You hadn’t realised how close you’d been to the edge, how quickly Sun’s emotions had shifted from fear to anger. You were afraid, but not for yourself. You were afraid for him. Whatever was happening, you don’t understand .

 

Moon holds you tightly, taking a brief static moment before wrapping his long arms around you. You’re caught in the folds of his cowl, the tiny silver bells chiming quietly against your endo. He shakes like a man who almost lost everything. You don’t understand.

 

His words are unintelligible, merging syllables together so fast that you cannot understand them. He’s muttering words that don’t make sense, confessions and apologies rolled into one. But you don’t get it, don’t understand the relevance of it all.

 

You’re missing something important.

 

His words are clear, but make no sense. Why would Sun try to kill you? Did he just break up with you? Was there some sort of virus making them act this way? Why is Moon apologising about something that he didn’t know?

 

Your brain is so frazzled with worry and exhaustion that you don’t notice Moon’s motion to place you on the couch, leaving you limp amongst the cushions.

 

You lay here with Sun a mere hour ago. 

 

Moon whispers that he’ll return, and caresses your cheek as you pass. His touch lingers, burns cold against your skin. His words bounce about your skull, ringing with confusion and not finding purchase.

 

You almost died? That doesn’t sound right.

 

Your eyes focus forward, staring into space.

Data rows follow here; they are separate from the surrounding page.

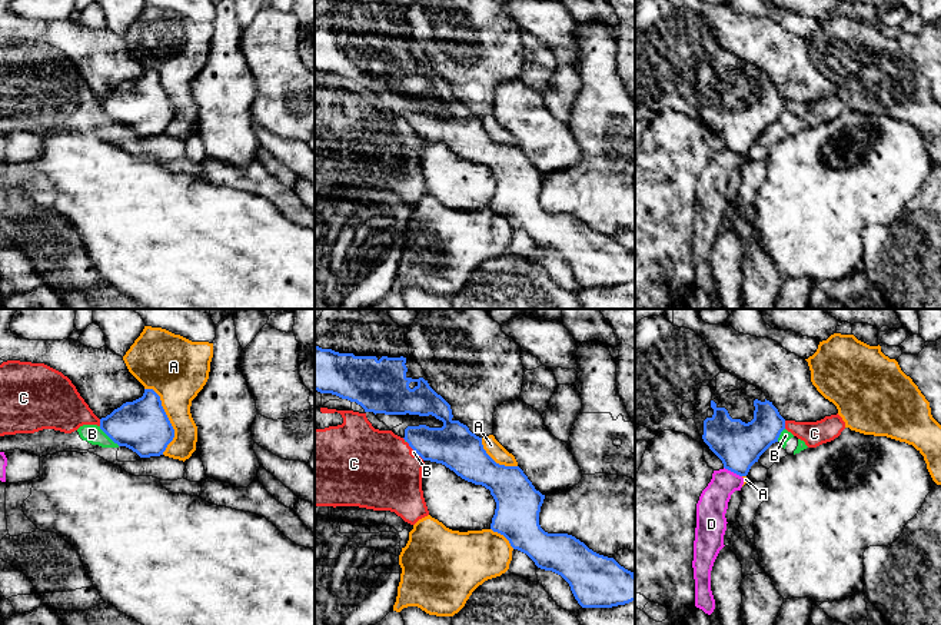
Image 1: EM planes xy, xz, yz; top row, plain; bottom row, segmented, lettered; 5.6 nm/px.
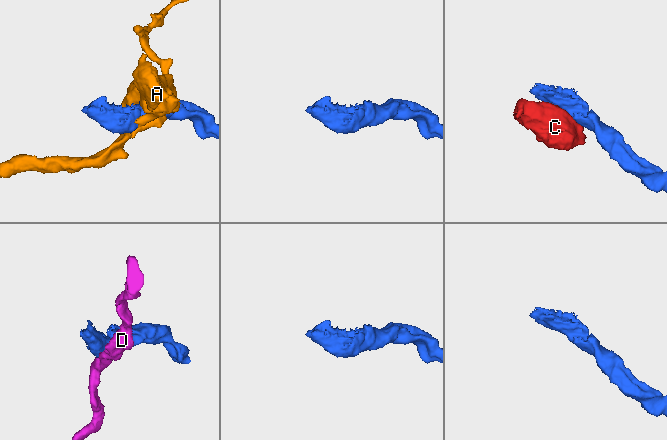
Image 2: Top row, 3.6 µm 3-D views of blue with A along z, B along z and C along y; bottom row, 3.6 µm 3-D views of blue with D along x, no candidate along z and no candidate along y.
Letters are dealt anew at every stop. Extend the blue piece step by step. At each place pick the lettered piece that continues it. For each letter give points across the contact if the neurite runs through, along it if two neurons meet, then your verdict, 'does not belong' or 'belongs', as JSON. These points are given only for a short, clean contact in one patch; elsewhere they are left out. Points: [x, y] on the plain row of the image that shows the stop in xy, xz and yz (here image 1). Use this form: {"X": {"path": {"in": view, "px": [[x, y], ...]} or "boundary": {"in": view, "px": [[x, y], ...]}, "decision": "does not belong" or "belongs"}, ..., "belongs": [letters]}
{"A": {"decision": "does not belong"}, "B": {"boundary": {"in": "xy", "px": [[99, 106], [119, 125]]}, "decision": "does not belong"}, "C": {"decision": "does not belong"}, "D": {"boundary": {"in": "yz", "px": [[724, 146], [741, 156]]}, "decision": "does not belong"}, "belongs": []}

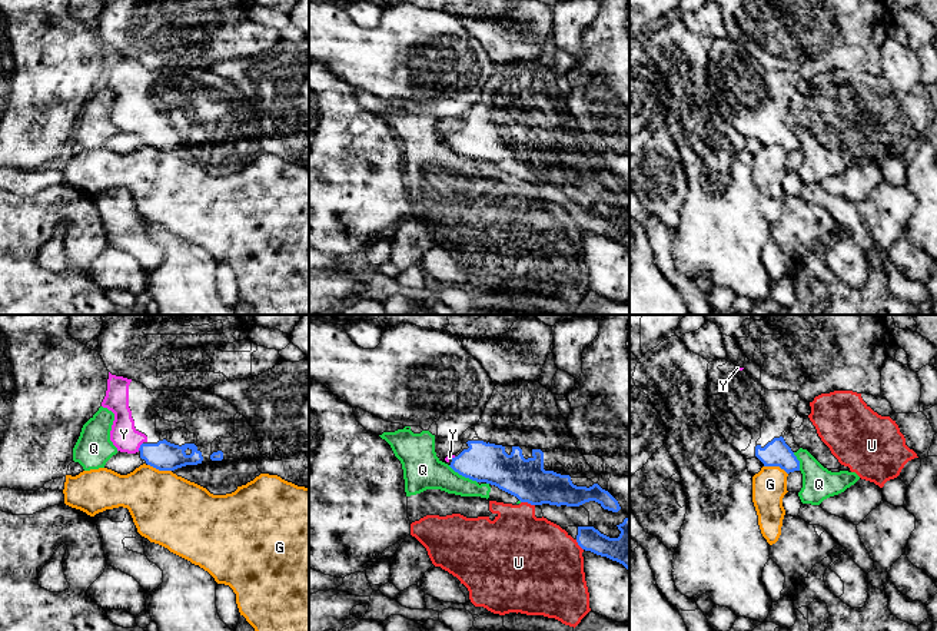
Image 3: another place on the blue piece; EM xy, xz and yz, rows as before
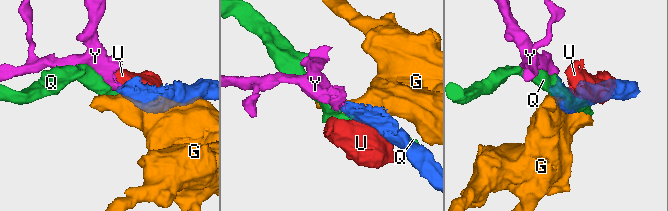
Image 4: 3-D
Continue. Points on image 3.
{"G": {"decision": "does not belong"}, "Q": {"decision": "does not belong"}, "U": {"decision": "does not belong"}, "Y": {"path": {"in": "xy", "px": [[163, 135], [152, 133], [140, 126], [123, 113]]}, "decision": "belongs"}, "belongs": ["Y"]}

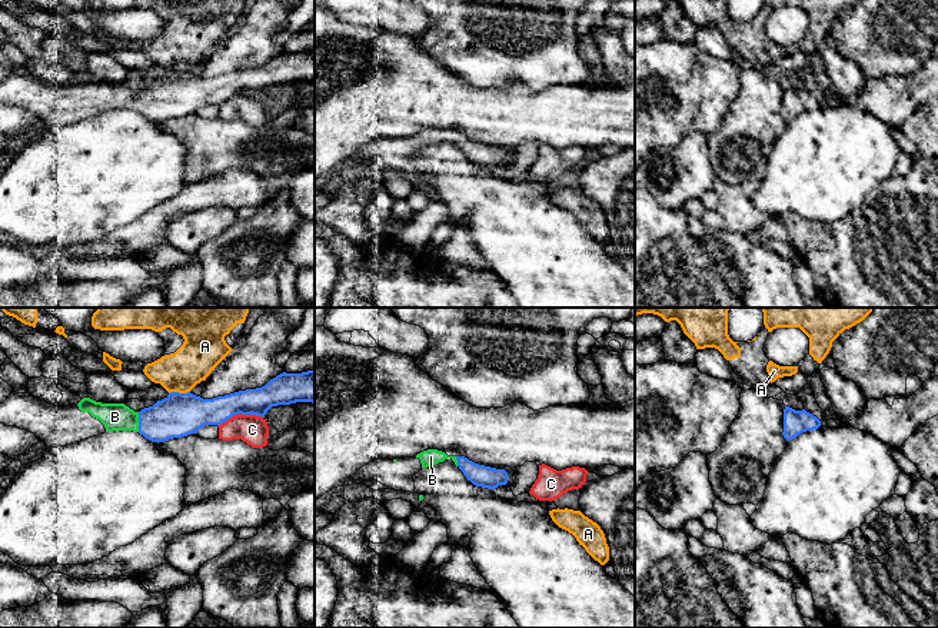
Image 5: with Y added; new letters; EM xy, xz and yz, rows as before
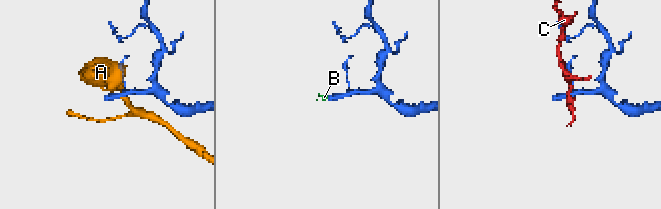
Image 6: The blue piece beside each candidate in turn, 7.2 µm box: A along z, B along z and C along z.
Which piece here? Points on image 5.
{"A": {"decision": "does not belong"}, "B": {"decision": "belongs"}, "C": {"boundary": {"in": "xy", "px": [[262, 96], [235, 93], [218, 105]]}, "decision": "does not belong"}, "belongs": ["B"]}

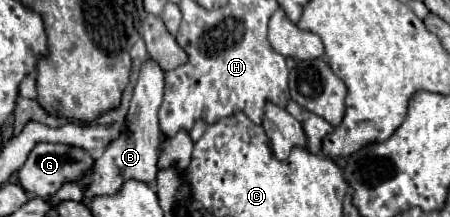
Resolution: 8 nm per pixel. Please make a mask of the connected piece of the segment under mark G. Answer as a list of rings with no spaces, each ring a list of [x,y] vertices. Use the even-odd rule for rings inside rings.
[[[37,144],[31,150],[27,162],[19,170],[19,184],[29,194],[35,194],[39,198],[49,198],[61,188],[61,184],[81,178],[91,166],[93,166],[93,158],[87,150],[65,146],[65,144]]]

At the edges of your vision you can vaguely hear the sound of one of your lovers detaching the wire from your other lover (former lover?) and descend down into the arena with the wire reattached. 

 

A blurry image in your mind’s eye of Moon carrying Sun seems almost comedic–the darker brother containing the brighter brother in a cage of arms and legs. Sun isn’t moving. You’re worried that was the last you’ll ever see of him.

 

But you can do nothing but stare forward, your muscles dead around your bones. 

 

The Princess’s endoskeleton wraps around your body like a cold metal embrace, and you pray to the void for clarity.